Computational Graph

In SymJAX, calling an operation like a=T.ones((10,)) does not perform any acutal computation of the 10 dimensional vector. Instead, SymJAX creates a node that only knows about the shape, the type, the internal operation to apply, and the parents of the operation. In this case for example, a is an Op with internal function jax.numpy.ones, with shape being (10,) and dtype being float64 by default. The parents of this node are the function inputs, in this case the tuple (10,). As a result, when defining a computation graph, one simply creates multiple nodes that are interconnected, the whole forming an directed acyclic graph (DAG).
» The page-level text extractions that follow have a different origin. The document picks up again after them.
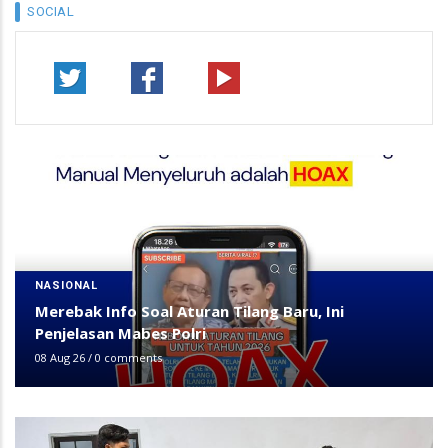
SOCIAL
NASIONAL
Merebak Info Soal Aturan Tilang Baru, Ini
Penjelasan Mabes Polri
08 Aug 26
/
0 comments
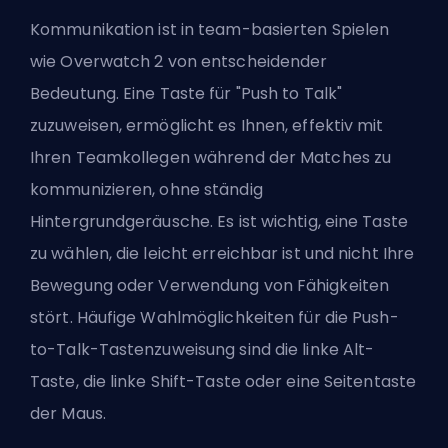
Kommunikation ist in team-basierten Spielen
wie Overwatch 2 von entscheidender
Bedeutung. Eine Taste für "Push to Talk"
zuzuweisen, ermöglicht es Ihnen, effektiv mit
Ihren Teamkollegen während der Matches zu
kommunizieren, ohne ständig
Hintergrundgeräusche. Es ist wichtig, eine Taste
zu wählen, die leicht erreichbar ist und nicht Ihre
Bewegung oder Verwendung von Fähigkeiten
stört. Häufige Wahlmöglichkeiten für die Push-
to-Talk-Tastenzuweisung sind die linke Alt-
Taste, die linke Shift-Taste oder eine Seitentaste
der Maus.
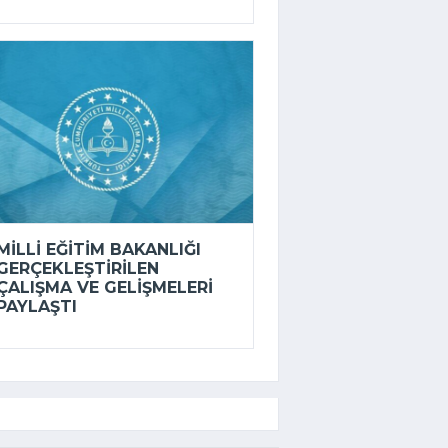
MILLI EĞITIM BAKANLIĞI
GERÇEKLEŞTIRILEN
ÇALIŞMA VE GELIŞMELERI
PAYLAŞTI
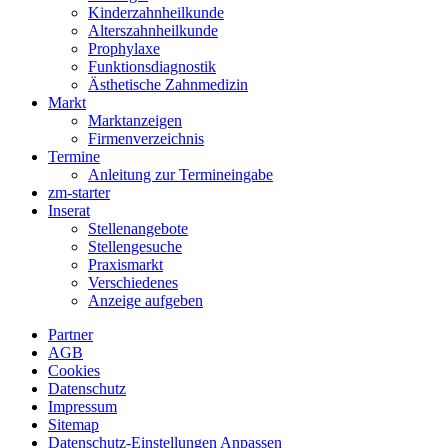
Kinderzahnheilkunde
Alterszahnheilkunde
Prophylaxe
Funktionsdiagnostik
Ästhetische Zahnmedizin
Markt
Marktanzeigen
Firmenverzeichnis
Termine
Anleitung zur Termineingabe
zm-starter
Inserat
Stellenangebote
Stellengesuche
Praxismarkt
Verschiedenes
Anzeige aufgeben
Partner
AGB
Cookies
Datenschutz
Impressum
Sitemap
Datenschutz-Einstellungen Anpassen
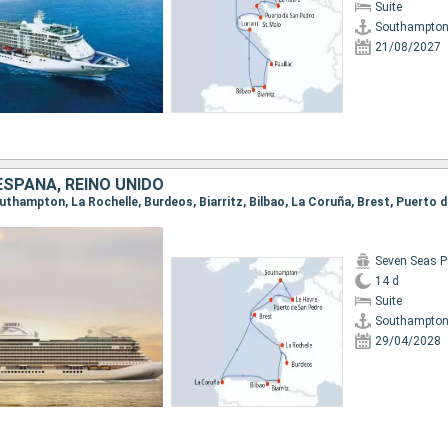
Suite
Southampto
21/08/2027
ESPAÑA, REINO UNIDO
Seven Seas P
14 d
Suite
Southampto
29/04/2028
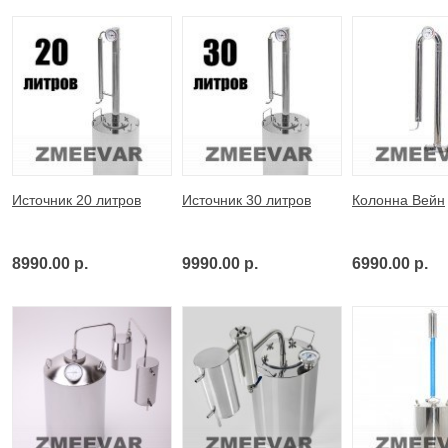
Источник 20 литров
Источник 30 литров
Колонна Вейн
8990.00 р.
9990.00 р.
6990.00 р.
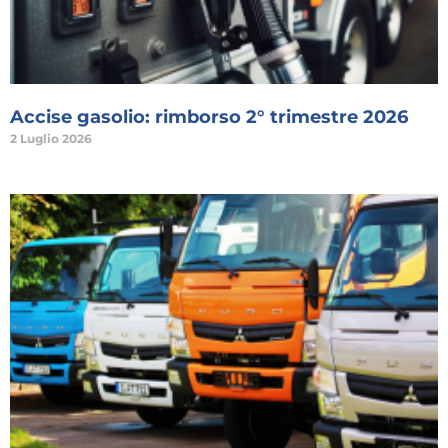
Accise gasolio: rimborso 2° trimestre 2026
2 Luglio 2026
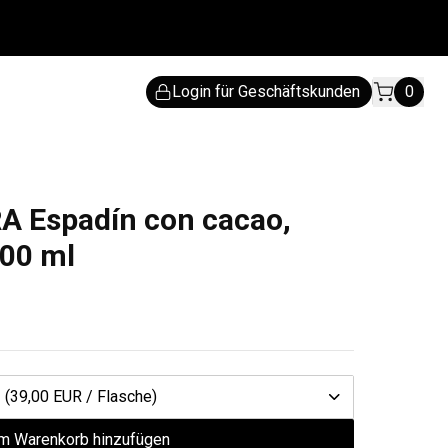
Login für Geschäftskunden
0
 Espadín con cacao,
200 ml
1
(39,00 EUR / Flasche)
m Warenkorb hinzufügen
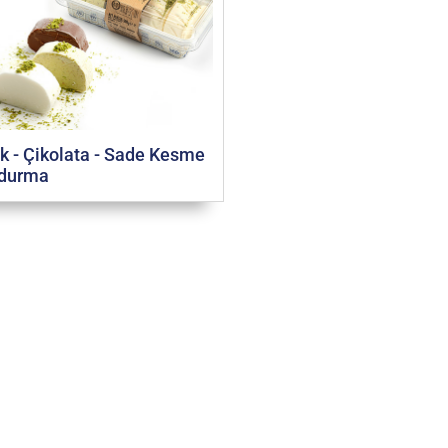
ık - Çikolata - Sade Kesme
durma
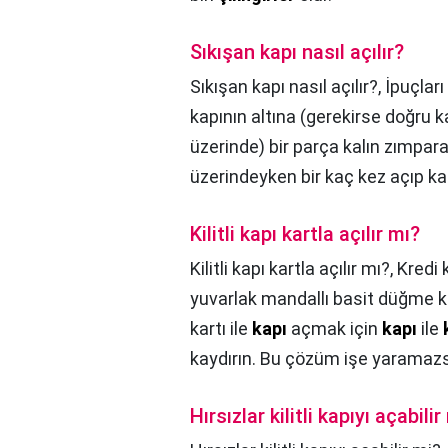
Sıkışan kapı nasıl açılır?
Sıkışan kapı nasıl açılır?,
İpuçları
kapının altına (gerekirse doğru k
üzerinde) bir parça kalın zımpara
üzerindeyken bir kaç kez açıp kap
Kilitli kapı kartla açılır mı?
Kilitli kapı kartla açılır mı?,
Kredi k
yuvarlak mandallı basit düğme k
kartı ile
kapı
açmak için
kapı
ile
kaydırın. Bu çözüm işe yaramazs
Hırsızlar kilitli kapıyı açabilir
Only when creating a compiled function with symjax.function or when performing a lazy evaluation with .get the graph will be traversed and possibly evaluated in the latter case. In both scenarios, one need to traverse the graph, we describe our procedure below.

Graph traversing

Graph traversing can be come in a straightforward manner in a recursive manner. One simply starts from a node given by the user, find the node parents and recurse this function until the found node can be given an expicit value (if it is a T.Variable, a T.Placeholder, or a T.Constant node). This is done in a bottom to top fashion. From that case the explicit value can be passed to the children nodes jax function to evaluate each node in a top to bottom fashion.

Recursion has a few limitations. The main one being the recursion stack limit when allows to use such paradigm only on small graph to avoid memory issues. Performance is also often hindered in Python by recursion as opposed to a direct implementation due to the stack memory management (this may vary based on the case at hand). We thus opted for a non-recursive approach.